Comfort food is about mom. I mean, everyone needs, deserves,
gets, and puts up with a mom of some sort or other at some point in life. Even
in this age of male cooks, male foodies, inventive guys showing up with their favorite
version of macaroni and cheese, a hearty stew, or
some kind of apple pie: I would argue that
comfort food still means and requires Mom, capital M.
Well, I would have, that is, until the other night.

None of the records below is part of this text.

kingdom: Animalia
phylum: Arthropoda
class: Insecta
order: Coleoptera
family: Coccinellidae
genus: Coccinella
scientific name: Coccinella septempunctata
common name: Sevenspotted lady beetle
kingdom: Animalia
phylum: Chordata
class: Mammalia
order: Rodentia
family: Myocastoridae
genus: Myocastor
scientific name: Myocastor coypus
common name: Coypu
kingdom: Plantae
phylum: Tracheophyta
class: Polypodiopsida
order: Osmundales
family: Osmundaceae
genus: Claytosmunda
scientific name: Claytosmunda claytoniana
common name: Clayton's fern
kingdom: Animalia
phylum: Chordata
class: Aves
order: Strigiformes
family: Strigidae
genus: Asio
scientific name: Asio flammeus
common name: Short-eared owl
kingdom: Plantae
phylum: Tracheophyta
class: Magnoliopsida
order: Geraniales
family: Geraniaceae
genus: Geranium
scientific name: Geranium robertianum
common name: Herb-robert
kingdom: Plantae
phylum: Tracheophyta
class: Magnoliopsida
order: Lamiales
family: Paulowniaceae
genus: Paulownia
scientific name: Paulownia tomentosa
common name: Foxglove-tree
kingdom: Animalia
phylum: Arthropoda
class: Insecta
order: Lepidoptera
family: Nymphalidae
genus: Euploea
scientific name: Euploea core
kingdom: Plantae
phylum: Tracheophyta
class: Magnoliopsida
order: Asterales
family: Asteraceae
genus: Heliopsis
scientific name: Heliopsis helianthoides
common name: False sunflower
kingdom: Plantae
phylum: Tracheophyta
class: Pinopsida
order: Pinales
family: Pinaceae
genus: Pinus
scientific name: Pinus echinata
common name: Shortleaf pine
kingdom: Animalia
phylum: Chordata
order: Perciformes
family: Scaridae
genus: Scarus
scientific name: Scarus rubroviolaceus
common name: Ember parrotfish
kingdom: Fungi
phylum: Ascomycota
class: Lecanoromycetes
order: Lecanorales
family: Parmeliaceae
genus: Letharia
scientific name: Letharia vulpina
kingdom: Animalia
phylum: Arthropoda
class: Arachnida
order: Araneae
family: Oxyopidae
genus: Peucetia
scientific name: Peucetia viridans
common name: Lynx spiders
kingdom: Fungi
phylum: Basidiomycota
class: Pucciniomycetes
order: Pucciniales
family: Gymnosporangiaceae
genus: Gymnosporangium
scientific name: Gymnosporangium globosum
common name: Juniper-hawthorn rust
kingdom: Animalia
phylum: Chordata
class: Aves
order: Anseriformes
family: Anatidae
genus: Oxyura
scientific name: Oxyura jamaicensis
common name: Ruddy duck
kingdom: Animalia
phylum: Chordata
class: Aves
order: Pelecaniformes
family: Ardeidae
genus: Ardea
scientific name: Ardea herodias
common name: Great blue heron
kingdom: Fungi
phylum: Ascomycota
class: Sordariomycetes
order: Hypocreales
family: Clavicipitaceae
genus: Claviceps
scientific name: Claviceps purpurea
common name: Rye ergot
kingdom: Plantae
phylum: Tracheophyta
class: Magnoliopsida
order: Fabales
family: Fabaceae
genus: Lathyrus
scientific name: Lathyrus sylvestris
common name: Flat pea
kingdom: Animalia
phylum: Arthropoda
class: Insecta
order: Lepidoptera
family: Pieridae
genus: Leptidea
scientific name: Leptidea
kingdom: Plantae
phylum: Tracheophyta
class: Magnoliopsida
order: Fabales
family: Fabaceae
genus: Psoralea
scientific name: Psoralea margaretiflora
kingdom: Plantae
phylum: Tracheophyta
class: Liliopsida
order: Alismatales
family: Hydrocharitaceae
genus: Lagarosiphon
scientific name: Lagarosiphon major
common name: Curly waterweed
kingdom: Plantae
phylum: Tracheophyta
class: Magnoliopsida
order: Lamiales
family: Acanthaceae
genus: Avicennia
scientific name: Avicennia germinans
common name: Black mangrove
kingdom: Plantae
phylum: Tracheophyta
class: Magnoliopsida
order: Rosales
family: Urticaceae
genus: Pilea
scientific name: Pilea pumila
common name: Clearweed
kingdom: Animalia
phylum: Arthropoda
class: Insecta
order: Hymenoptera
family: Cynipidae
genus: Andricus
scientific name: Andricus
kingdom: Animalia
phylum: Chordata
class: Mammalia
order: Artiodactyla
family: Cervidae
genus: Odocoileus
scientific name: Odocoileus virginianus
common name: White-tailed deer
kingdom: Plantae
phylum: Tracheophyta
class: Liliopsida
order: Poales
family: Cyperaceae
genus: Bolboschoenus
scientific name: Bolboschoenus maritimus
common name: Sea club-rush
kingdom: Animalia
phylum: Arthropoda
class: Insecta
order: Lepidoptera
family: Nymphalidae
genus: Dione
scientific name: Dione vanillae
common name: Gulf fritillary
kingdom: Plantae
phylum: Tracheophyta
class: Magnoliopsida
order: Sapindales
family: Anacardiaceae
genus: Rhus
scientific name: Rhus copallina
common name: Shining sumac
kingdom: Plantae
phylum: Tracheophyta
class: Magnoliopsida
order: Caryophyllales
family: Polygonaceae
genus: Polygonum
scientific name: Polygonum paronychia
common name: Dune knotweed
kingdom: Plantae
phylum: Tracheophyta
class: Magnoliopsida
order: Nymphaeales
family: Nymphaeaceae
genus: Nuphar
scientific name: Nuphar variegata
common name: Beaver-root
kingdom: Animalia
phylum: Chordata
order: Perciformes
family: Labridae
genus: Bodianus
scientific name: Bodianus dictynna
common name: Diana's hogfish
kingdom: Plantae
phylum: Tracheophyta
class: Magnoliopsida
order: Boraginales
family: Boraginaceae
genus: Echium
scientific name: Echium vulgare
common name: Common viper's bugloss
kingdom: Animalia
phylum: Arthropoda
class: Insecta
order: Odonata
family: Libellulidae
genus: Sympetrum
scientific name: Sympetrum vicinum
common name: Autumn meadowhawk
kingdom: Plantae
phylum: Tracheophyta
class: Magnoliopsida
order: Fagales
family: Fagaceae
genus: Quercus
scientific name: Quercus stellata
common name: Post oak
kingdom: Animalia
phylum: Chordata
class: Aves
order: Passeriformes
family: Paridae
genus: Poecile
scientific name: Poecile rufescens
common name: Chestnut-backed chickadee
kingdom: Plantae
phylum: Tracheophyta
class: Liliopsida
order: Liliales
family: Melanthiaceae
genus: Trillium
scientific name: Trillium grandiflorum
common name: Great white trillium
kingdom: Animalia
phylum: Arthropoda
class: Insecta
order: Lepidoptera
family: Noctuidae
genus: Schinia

Evan and Kelsey would be home for a day or so here this past weekend. I figured, Chinese New Year and all, we’d go out for Chinese for dinner. I
might do breakfast on Saturday if I don’t have to go in to the hospital. Then
again, we could just head down to Greg and Lou’s and sit at the counter and
watch the cooks dance and the wait-staff fly while we feast on pancakes and
omelets.
All this I’m thinking after cleaning up the dinner dishes
and standing by the kitchen counter finishing off the last two chocolate chip
cookies. Now that wasn’t too
thoughtful. Staring at the empty cookie jar I had no choice but to spring into
action.
In less than 2 hours, the kitchen was back in order and I was heading off to bed, satisfied I'd done my motherly duty. They wouldn't be minutes
fresh out of the oven when they walked in the door the next day, but they’d be as
good as any mom ever made. Straight off the back of the NestlĂ©’s Toll House
Morsels package. No fancy foot work required.
Comfort food is about traditional foods made by following traditional recipes and using only traditional ingredients and…….well wait a minute. I guess at the end of the day, the only one ingredient that's really got to be there-- mom or no mom-- is the love……..although the salt, sugar, and fat don't hurt.